Top Five Books for Recluses

If there is one group of people who understood the impulse to retire from society now and again—it would be readers and writers. If for any reason you don’t have time to check into a hermitage for three months, here are a five books that will provide a few hours of reclusive relief.

1. Walden by Henry David Thoreau – It should be stated up front that Thoreau was neither a recluse nor a hermit. Walden Pond was (and is) a heavily-visited site and the pages of Walden are populated with Irish laborers, Concord farmers and ice harvesters, many of whom Thoreau enjoyed chatting with. But two years at the pond offered Thoreau the necessary solitude to live deliberately, study and write his masterpiece (A great biographical resource on Thoreau is the book Henry David Thoreau: A Life of The Mind by Robert D. Richardson, Jr.).

Walden Pond
Creative Commons License photo credit: angela n.

2. Robinson Crusoe by Daniel Dafoe – Crusoe’s island solitude was the result of a shipwreck, and not his own choosing, but it’s not hard to fantasize about the delights of your very own tropical island and a buddy like Friday to hang out with (sans cannibals of course). Today we might even call it a YA novel.

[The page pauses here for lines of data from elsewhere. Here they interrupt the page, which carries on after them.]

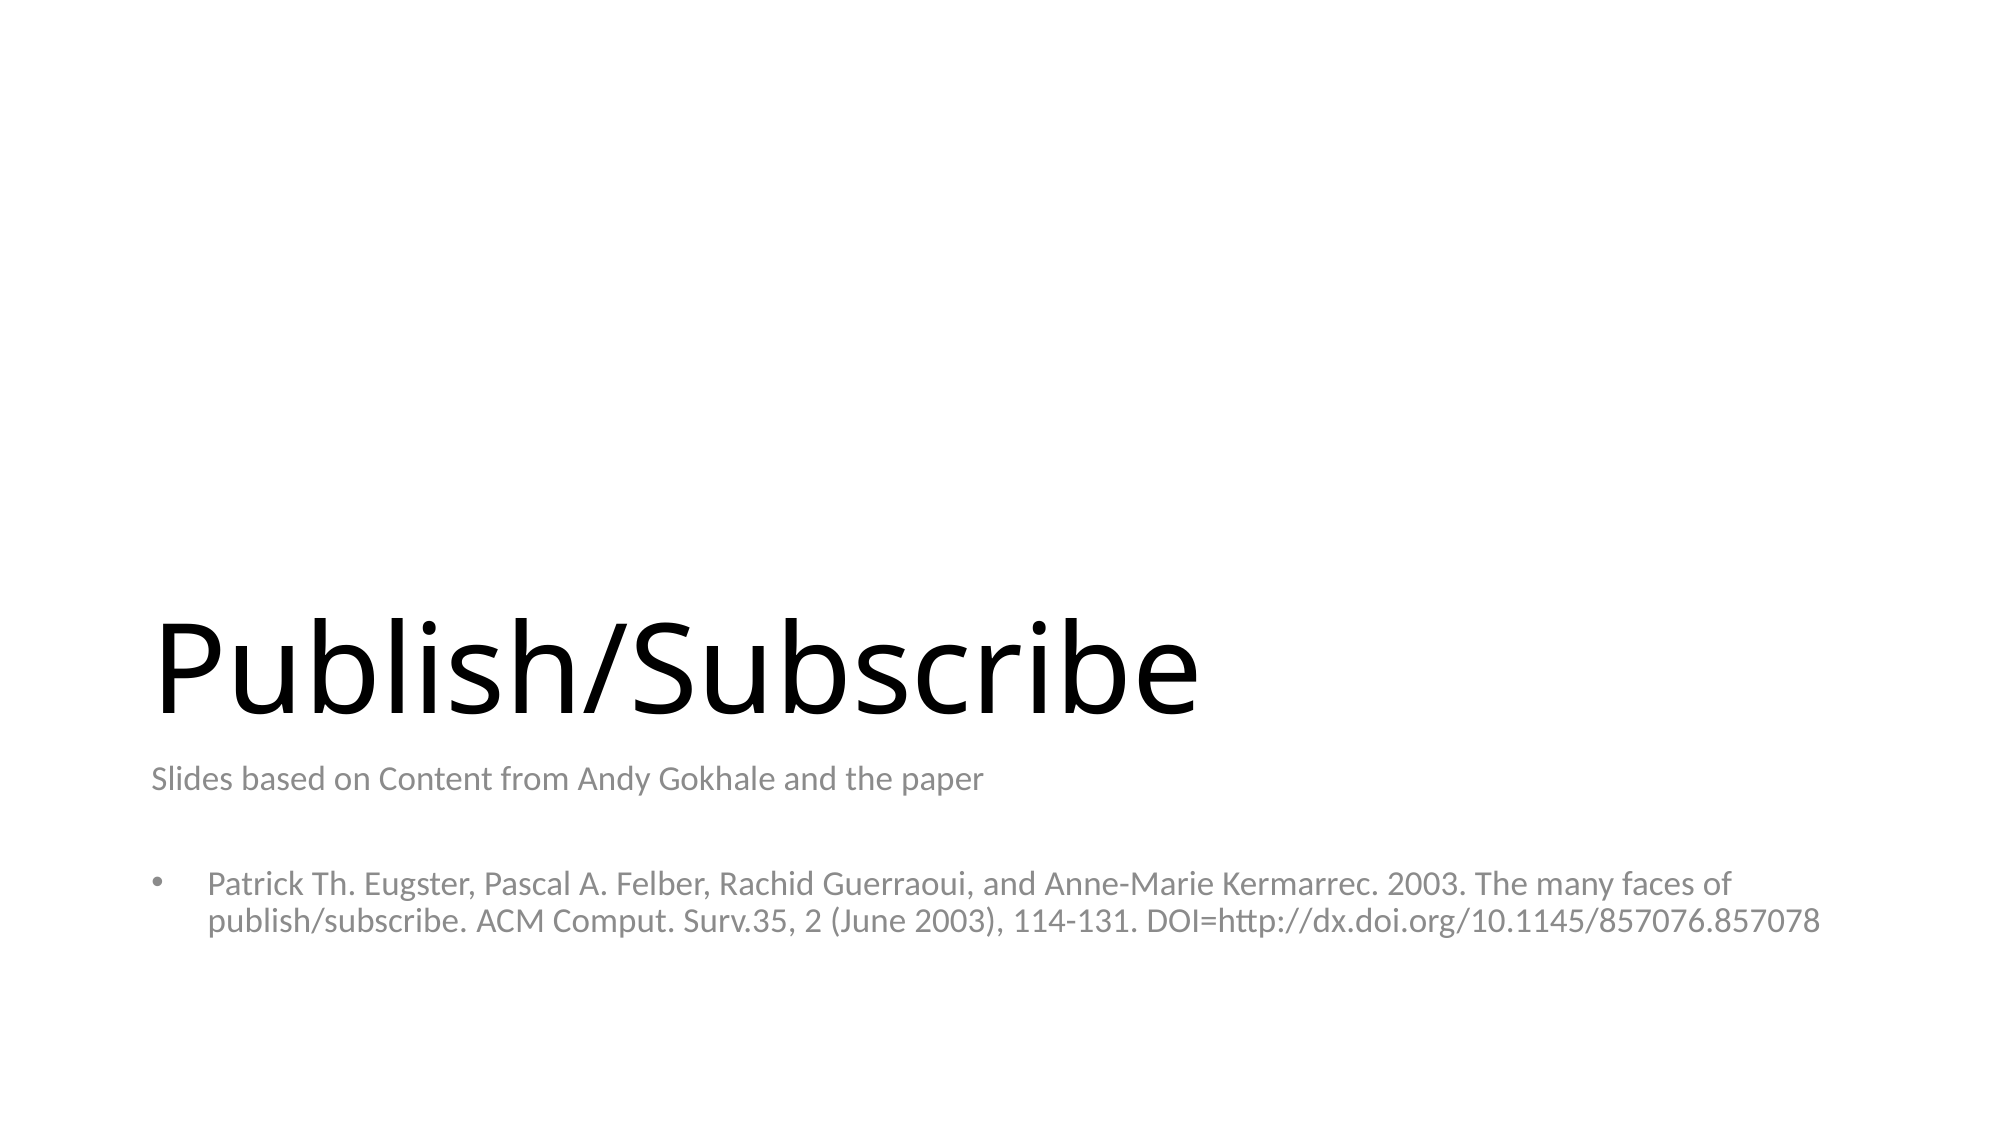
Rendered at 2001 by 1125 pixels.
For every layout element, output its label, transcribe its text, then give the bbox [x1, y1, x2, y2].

title Publish/Subscribe [136, 280, 1862, 749]
list Slides based on Content from Andy Gokhale and the paper Patrick Th. Eugster, Pascal A. Felber, Rachid Guerraoui, and Anne-Marie Kermarrec. 2003. The many faces of publish/subscribe. ACM Comput. Surv.35, 2 (June 2003), 114-131. DOI=http://dx.doi.org/10.1145/857076.857078 [136, 752, 1862, 999]
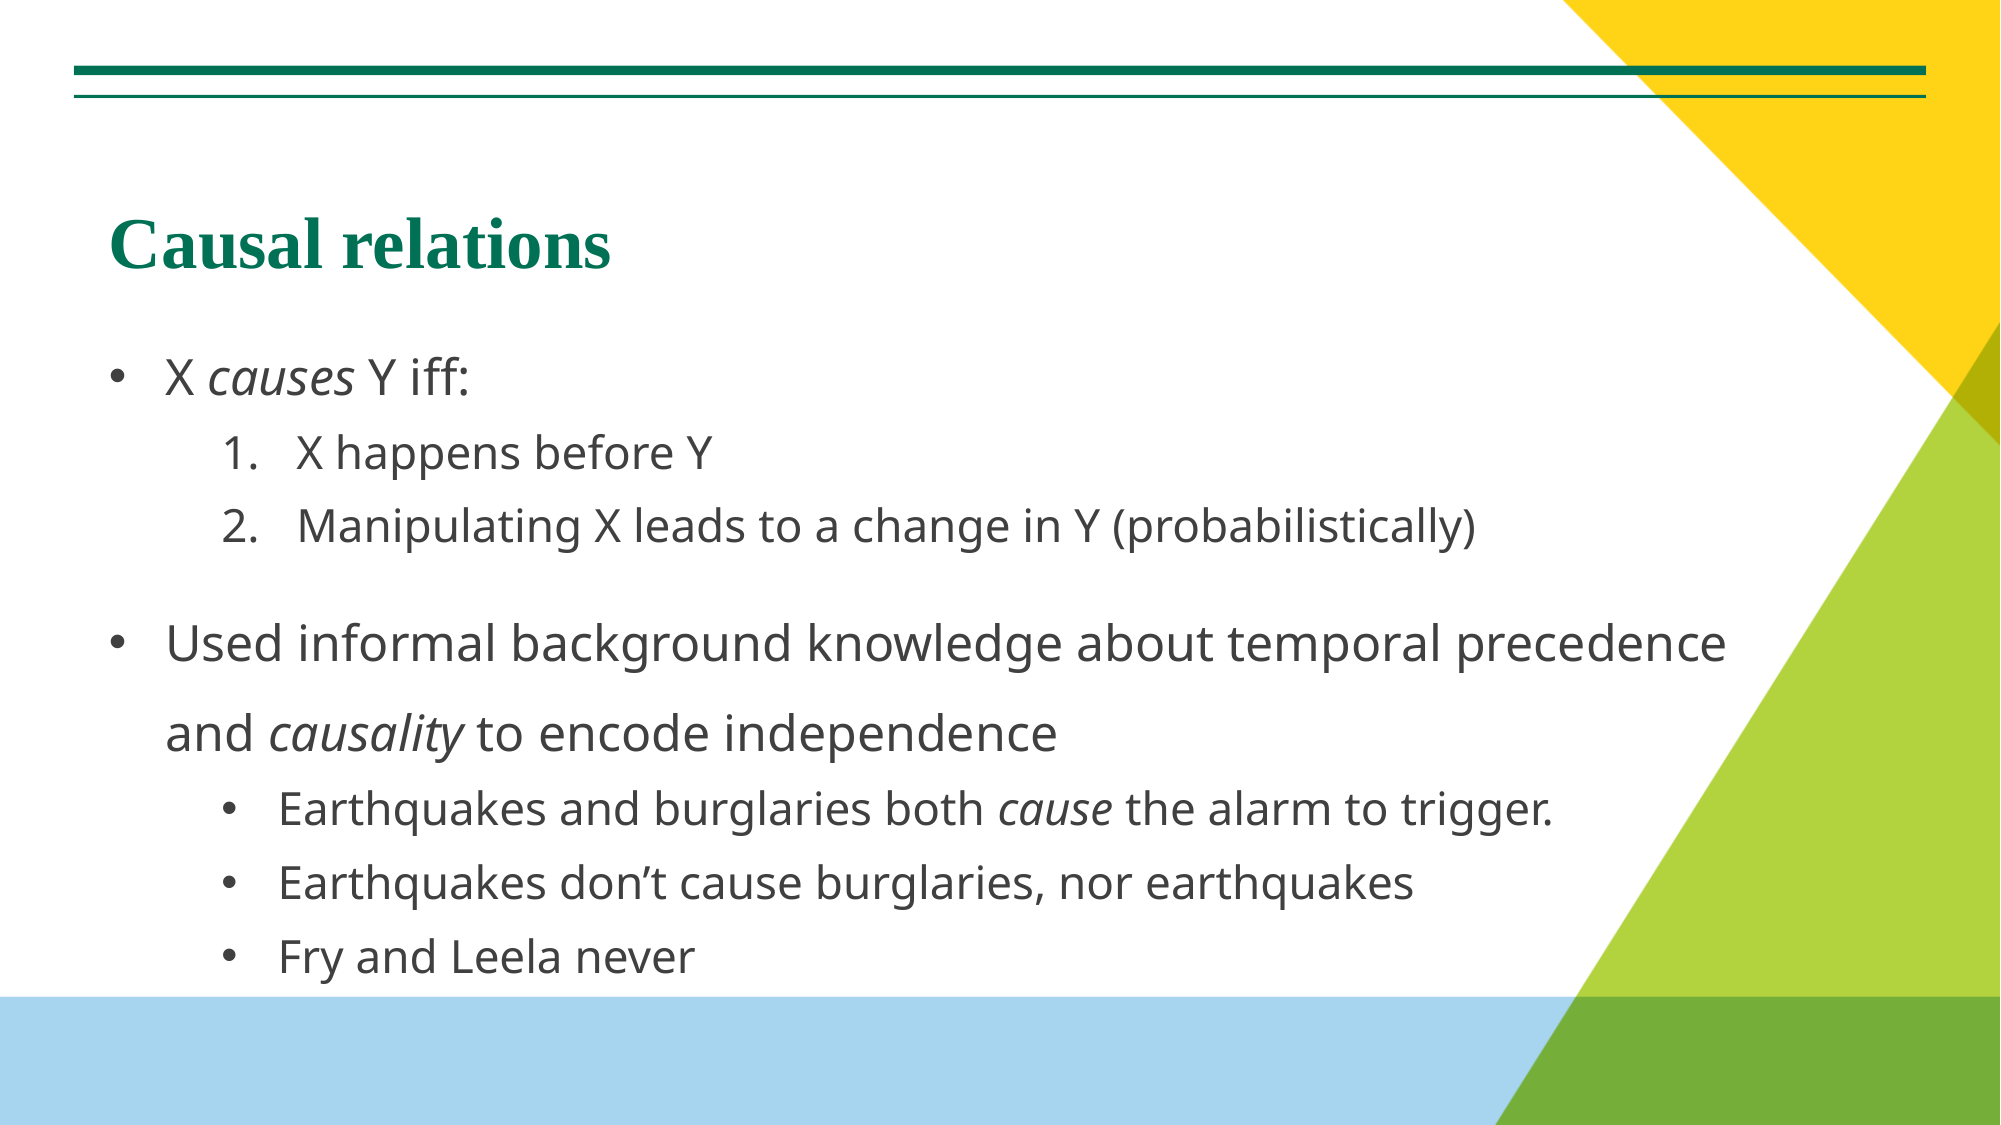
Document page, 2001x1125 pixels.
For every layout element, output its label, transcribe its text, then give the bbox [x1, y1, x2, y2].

list X causes Y iff: X happens before Y Manipulating X leads to a change in Y (probabilistically) Used informal background knowledge about temporal precedence and causality to encode independence Earthquakes and burglaries both cause the alarm to trigger. Earthquakes don’t cause burglaries, nor earthquakes Fry and Leela never [94, 307, 1819, 1090]
picture [0, 0, 2000, 1125]
title Causal relations [94, 136, 1819, 307]
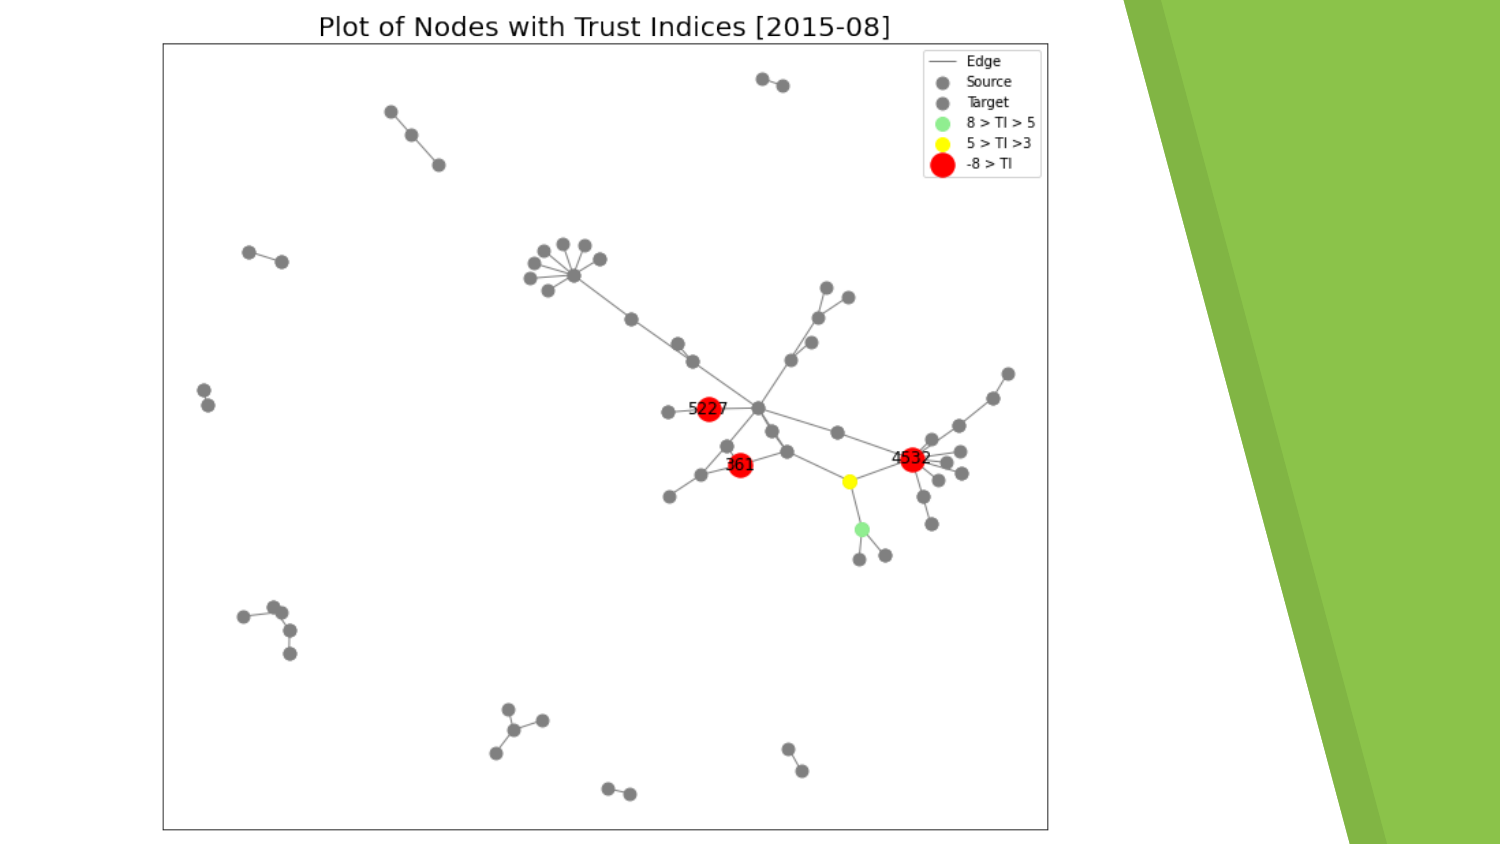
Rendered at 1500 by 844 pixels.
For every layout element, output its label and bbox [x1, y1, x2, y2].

3. Desolation Angels by Jack Kerouac – This autobiographical novel describes the three months Kerouac spent alone as a fire lookout on a remote tower in Washington’s Cascade Mountains in the 1950s. Kerouac had hoped to kick alcohol and have a Buddhist spiritual awakening, but instead he found only emptiness (in the negative western sense) and wrote, quite tragically, “my mind is in rags.” And while it chronicles a dark time for Kerouac, there are also some exquisite descriptions of nature as well as passages about Beat get-togethers in San Francisco.

Kerouac Montage
Creative Commons License photo credit: Uncleweed

4. Leaving The Atocha Station by Ben Lerner – The narrator of this book, an American poet in Spain on a prestigious literary fellowship, is strictly speaking not isolated—he has a girlfriend and attends political rallies and gives poetry readings—but the book perfectly captures how one can be isolated by a foreign language, unfamiliar cultural mores, drug use and by the inability to “feel” anything (This novel is also brilliant and hilarious, which must be pointed out).

5. The Story of A Soul by St. Therese of Lisieux – This is the spiritual autobiography of a teenage Catholic nun in a 19th Century Carmelite nunnery in France. St. Therese describes her upbringing and social relations in the nunnery, but the core of the book is her relationship to God, and the discovery of her famous “little way” of spirituality. This book and the life of St. Therese captivated Thomas Merton during his own spiritual search, a fact he describes in the book The Seven Storey Mountain.

Comments

One response to “Top Five Books for Recluses”

  1. Andy Avatar

    This post was oddly funny and interesting. I’m excited to read these, particularly Desolation Angels. I can’t don’t know why.